[Extracted records]
------------------------

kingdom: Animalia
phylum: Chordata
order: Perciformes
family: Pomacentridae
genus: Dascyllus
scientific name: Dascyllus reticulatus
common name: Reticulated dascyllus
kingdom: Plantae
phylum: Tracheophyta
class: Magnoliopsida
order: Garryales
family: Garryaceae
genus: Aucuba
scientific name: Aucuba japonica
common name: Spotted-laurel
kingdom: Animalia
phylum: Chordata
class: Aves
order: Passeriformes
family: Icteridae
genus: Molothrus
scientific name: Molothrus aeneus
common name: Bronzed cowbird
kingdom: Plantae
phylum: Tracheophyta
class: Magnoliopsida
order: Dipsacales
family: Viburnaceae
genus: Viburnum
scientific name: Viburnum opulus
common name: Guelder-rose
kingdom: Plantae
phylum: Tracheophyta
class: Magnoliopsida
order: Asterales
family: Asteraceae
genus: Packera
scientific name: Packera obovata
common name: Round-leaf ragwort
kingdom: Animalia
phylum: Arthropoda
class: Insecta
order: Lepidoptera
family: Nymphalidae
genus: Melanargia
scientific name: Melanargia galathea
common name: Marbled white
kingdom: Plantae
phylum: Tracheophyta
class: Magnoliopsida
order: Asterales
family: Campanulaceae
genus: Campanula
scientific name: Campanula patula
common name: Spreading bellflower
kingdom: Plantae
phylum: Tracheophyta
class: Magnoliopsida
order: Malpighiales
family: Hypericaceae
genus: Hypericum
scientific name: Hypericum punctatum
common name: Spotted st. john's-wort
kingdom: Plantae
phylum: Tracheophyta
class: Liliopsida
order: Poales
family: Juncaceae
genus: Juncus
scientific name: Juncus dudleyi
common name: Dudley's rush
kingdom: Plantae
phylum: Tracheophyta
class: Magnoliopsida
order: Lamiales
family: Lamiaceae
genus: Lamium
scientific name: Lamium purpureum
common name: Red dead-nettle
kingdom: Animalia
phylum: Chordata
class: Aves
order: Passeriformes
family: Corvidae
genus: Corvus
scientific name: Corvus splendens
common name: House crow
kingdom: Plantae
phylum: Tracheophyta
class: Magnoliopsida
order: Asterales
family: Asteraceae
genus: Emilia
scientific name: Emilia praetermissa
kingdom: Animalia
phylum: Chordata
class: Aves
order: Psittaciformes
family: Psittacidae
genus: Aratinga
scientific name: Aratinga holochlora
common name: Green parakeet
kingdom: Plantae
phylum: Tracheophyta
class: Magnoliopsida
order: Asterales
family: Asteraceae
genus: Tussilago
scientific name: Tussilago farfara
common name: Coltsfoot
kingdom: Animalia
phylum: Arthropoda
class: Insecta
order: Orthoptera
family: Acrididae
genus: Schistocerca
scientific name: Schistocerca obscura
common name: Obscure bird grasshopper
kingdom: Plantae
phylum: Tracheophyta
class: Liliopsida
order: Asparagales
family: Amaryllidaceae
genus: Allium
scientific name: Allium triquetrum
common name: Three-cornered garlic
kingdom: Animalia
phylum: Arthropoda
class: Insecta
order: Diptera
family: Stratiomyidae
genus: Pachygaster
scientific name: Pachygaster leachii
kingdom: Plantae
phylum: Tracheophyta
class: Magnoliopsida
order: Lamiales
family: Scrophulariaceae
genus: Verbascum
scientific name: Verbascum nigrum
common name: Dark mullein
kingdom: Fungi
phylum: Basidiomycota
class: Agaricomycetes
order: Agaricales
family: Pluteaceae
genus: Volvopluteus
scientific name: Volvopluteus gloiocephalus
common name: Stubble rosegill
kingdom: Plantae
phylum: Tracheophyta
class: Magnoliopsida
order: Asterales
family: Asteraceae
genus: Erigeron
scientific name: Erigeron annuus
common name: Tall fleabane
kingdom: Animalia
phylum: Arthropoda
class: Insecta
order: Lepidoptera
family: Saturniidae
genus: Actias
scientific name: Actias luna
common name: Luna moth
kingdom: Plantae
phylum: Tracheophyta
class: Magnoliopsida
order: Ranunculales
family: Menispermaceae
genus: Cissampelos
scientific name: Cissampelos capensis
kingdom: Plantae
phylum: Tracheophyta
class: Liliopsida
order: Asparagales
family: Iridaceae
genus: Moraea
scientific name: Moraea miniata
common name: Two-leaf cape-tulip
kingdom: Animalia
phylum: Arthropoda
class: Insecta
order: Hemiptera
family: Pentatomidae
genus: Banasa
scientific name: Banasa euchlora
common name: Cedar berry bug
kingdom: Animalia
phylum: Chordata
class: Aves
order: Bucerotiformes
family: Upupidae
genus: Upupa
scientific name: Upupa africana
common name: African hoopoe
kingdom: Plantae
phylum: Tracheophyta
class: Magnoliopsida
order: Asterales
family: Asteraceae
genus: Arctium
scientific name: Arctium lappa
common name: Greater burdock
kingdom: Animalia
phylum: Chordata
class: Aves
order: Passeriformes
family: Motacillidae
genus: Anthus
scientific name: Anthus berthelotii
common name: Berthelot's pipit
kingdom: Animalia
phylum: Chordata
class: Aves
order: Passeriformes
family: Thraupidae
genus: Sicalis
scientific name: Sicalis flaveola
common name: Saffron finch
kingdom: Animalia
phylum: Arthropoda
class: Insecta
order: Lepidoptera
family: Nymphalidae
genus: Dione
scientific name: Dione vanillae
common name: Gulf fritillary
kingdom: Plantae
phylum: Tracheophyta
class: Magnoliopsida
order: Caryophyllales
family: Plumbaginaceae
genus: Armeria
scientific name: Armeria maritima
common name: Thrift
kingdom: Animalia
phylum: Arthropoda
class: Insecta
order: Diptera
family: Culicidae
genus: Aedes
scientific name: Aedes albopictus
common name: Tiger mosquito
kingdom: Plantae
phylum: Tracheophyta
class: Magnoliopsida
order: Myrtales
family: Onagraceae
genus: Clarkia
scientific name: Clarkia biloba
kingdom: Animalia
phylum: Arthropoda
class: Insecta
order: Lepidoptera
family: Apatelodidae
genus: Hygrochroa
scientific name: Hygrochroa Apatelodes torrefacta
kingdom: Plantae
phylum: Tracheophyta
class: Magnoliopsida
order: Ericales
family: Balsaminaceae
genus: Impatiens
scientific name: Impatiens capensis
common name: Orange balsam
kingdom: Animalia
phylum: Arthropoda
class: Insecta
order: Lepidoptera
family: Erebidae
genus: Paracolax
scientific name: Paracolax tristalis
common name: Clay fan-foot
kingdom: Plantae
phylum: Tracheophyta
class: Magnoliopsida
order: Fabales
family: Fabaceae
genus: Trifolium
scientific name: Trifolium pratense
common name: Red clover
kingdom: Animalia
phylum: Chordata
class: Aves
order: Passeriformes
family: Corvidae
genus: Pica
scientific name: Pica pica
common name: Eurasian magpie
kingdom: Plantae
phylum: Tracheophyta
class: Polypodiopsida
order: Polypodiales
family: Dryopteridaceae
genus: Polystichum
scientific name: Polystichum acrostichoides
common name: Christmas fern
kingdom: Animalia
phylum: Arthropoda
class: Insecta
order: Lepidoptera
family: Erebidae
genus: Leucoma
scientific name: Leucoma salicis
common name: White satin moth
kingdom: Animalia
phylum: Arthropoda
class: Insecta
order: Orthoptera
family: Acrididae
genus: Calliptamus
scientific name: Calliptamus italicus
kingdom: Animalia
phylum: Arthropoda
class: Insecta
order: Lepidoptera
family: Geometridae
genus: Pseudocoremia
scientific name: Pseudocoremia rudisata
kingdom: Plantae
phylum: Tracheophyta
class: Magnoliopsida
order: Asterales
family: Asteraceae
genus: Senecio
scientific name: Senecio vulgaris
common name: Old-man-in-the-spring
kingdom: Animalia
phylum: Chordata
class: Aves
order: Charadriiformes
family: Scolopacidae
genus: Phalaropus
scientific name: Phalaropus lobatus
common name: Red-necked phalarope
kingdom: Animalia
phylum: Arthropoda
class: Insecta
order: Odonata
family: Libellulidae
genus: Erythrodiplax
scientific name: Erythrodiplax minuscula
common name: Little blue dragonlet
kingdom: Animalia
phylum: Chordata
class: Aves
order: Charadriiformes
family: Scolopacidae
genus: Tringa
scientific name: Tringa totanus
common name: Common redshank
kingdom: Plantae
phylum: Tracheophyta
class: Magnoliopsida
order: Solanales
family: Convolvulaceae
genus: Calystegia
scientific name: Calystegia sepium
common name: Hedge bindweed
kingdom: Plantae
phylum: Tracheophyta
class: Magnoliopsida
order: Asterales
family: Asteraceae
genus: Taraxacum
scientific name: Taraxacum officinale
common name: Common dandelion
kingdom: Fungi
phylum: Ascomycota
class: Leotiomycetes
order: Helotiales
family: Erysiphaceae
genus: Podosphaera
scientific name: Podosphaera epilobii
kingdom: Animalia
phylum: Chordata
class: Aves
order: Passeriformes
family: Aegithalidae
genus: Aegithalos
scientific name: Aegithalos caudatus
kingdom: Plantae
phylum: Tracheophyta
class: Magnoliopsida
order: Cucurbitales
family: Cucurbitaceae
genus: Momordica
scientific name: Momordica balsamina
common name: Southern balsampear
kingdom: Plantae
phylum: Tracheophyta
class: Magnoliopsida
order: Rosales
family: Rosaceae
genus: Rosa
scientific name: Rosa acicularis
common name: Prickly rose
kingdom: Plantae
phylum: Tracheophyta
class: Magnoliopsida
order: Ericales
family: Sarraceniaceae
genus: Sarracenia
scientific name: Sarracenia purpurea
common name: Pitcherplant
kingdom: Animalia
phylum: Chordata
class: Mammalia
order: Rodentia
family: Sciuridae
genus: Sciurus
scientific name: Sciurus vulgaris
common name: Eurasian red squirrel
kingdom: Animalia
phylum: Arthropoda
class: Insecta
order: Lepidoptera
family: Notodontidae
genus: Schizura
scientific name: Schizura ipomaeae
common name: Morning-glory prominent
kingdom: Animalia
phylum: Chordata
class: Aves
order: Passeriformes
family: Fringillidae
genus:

------------------------

Task to complete: Copy out the material word for word, beginning at the line that contains "family: Juncaceae" and stopping after the line that contains "common name: Obscure bird grasshopper".

Full output:
family: Juncaceae
genus: Juncus
scientific name: Juncus dudleyi
common name: Dudley's rush
kingdom: Plantae
phylum: Tracheophyta
class: Magnoliopsida
order: Lamiales
family: Lamiaceae
genus: Lamium
scientific name: Lamium purpureum
common name: Red dead-nettle
kingdom: Animalia
phylum: Chordata
class: Aves
order: Passeriformes
family: Corvidae
genus: Corvus
scientific name: Corvus splendens
common name: House crow
kingdom: Plantae
phylum: Tracheophyta
class: Magnoliopsida
order: Asterales
family: Asteraceae
genus: Emilia
scientific name: Emilia praetermissa
kingdom: Animalia
phylum: Chordata
class: Aves
order: Psittaciformes
family: Psittacidae
genus: Aratinga
scientific name: Aratinga holochlora
common name: Green parakeet
kingdom: Plantae
phylum: Tracheophyta
class: Magnoliopsida
order: Asterales
family: Asteraceae
genus: Tussilago
scientific name: Tussilago farfara
common name: Coltsfoot
kingdom: Animalia
phylum: Arthropoda
class: Insecta
order: Orthoptera
family: Acrididae
genus: Schistocerca
scientific name: Schistocerca obscura
common name: Obscure bird grasshopper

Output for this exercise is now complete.